While film and TV adaptations are usually the flagships, the strategy calls for IP to serve every part of the entertainment portfolio. While film and TV adaptations are usually the flagships, the strategy calls for IP to serve every part of the entertainment portfolio, with brand tie-ins appearing in music and games alongside TV adaptations.

Cheng was appointed CEO of China Literature in April. With additional executive roles in Tencent’s film and TV holdings, his appointment signals a commitment to turning the platform into an IP factory.

All your IP are belong to us: This year has seen Tencent accelerate its push for licensing. In April, it replaced the original management team from Qidian with Tencent executives.
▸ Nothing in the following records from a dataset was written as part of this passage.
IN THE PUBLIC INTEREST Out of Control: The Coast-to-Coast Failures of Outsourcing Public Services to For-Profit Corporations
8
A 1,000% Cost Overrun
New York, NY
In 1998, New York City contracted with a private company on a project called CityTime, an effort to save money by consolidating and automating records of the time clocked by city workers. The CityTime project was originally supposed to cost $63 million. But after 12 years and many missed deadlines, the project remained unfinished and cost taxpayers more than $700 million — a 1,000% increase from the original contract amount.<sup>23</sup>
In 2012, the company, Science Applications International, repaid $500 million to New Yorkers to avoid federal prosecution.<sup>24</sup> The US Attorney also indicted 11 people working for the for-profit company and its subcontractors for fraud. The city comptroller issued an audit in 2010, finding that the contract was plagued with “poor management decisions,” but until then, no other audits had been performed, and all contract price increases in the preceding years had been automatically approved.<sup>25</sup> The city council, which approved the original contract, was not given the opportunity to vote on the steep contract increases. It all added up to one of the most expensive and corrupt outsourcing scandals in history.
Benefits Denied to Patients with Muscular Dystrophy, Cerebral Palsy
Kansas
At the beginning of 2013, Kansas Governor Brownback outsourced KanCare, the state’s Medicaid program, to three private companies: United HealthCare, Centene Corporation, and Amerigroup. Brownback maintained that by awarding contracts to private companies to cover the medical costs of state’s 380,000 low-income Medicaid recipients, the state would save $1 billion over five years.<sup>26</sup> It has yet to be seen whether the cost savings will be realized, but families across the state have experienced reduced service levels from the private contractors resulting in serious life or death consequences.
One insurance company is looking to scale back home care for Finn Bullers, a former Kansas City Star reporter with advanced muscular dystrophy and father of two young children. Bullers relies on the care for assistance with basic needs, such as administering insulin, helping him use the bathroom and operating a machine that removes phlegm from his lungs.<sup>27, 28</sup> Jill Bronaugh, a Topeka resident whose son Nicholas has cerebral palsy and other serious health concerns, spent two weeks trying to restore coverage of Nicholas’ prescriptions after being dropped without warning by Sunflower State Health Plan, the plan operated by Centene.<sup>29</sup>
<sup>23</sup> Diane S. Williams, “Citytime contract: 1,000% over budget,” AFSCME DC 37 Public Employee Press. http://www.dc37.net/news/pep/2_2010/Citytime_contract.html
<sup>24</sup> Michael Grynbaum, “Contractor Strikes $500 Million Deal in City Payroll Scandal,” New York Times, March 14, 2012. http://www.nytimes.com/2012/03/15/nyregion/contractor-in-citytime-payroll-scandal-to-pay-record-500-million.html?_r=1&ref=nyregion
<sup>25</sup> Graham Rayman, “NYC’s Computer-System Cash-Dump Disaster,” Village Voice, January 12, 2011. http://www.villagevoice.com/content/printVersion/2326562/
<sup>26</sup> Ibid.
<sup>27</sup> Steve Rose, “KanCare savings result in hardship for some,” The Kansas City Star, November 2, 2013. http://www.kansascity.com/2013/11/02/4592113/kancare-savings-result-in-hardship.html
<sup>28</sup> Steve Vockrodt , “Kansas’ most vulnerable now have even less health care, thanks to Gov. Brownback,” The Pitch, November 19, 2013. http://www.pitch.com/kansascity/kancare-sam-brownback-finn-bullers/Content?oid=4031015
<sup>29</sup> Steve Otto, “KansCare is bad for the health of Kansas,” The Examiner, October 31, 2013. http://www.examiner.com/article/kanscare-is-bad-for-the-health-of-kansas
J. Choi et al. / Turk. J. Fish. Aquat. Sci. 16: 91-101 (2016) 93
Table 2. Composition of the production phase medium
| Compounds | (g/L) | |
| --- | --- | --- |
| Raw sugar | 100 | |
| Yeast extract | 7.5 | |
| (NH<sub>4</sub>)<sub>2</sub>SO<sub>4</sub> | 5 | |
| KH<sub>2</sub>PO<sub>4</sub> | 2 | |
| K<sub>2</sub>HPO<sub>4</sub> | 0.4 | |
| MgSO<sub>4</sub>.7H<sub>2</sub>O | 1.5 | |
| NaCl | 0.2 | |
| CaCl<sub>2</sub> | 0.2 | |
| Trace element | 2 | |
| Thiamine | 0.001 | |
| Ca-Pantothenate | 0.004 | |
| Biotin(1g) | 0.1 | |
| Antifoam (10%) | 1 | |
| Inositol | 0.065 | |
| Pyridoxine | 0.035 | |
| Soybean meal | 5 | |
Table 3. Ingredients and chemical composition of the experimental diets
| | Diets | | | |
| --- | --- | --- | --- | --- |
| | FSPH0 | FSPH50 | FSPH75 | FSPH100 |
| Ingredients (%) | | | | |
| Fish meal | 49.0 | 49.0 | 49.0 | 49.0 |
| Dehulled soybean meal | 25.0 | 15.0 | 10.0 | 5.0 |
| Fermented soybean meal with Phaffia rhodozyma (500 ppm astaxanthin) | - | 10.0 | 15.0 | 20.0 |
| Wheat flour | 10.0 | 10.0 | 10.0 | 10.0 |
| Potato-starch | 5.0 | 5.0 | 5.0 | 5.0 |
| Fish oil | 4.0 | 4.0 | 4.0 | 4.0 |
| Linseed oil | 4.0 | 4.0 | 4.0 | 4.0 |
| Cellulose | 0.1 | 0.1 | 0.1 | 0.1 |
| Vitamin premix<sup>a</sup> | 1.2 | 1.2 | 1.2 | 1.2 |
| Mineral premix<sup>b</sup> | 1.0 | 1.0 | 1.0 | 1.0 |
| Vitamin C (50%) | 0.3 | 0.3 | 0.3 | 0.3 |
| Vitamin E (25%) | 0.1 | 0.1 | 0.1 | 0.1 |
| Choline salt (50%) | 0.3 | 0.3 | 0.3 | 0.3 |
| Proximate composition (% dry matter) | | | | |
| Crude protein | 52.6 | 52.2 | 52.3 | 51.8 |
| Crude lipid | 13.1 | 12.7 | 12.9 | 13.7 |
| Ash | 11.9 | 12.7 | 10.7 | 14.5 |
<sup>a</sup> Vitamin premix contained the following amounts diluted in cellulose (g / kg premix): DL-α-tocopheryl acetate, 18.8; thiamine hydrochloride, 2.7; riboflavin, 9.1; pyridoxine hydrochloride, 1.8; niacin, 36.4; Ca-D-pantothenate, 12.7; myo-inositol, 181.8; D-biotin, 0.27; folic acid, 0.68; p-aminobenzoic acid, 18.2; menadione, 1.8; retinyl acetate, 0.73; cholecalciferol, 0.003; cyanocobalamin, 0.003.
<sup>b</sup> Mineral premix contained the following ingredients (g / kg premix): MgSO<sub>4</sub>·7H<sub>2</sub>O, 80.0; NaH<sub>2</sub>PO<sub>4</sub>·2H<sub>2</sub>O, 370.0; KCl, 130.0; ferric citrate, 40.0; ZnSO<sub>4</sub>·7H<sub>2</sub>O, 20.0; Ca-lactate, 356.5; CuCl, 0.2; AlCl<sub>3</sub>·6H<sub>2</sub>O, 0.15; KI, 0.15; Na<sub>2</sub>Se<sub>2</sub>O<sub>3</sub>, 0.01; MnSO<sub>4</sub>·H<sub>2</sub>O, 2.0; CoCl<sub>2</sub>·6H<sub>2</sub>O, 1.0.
Then, in May, the company proposed a revamp to its author contract which would remove the paywall for all content on the site, in an attempt for the platform to catch up with free reading platforms—ending subscription royalty income for authors. It also assigned all rights to film and TV adaptations to the platform.

Tactical retreat: Authors revolted at the new contract, with millions refusing to continue stories on the platform and fans taking to social media to criticize the company. In the face of this backlash, the company pulled back, issuing updated contracts for its writers on June 3. The new contract has three versions: authors can opt to allow adaptations, and decide whether the platform can charge readers for content or offer it for free.

The company’s new president, Hou Xiaonan, denied that the company was considering an all-free model and pledged to continue to “forge payment mechanisms” for authors.

Peace at hand? The move may have settled the dispute for the time being, satisfying at least some authors (in Chinese) who say on social media that they can see the company’s “commitment” to solve the problem. 

But for others, it may have spurred a tug-of-war between the platform and authors over IP rights.

Although the company is making compromises now, they may grab control over author IP in a more subtle way in the future since the general [monetization] trend is shifting,” (our translation) wrote renowned online writer Zeng Dengke, known as Angry Banana, in a lengthy Weibo post about the controversy.

The pan-entertainment market is yet another battlefield for the internet giants. China Literature is the largest player, but not the only one in the sector. It’s up against rivals backed by Alibaba, Baidu Inc., and ByteDance, who are also looking to build their own entertainment empire. Conflict with writers could risk access to readers and the IP pool, but giving up on the IP strategy is not an option for Tencent.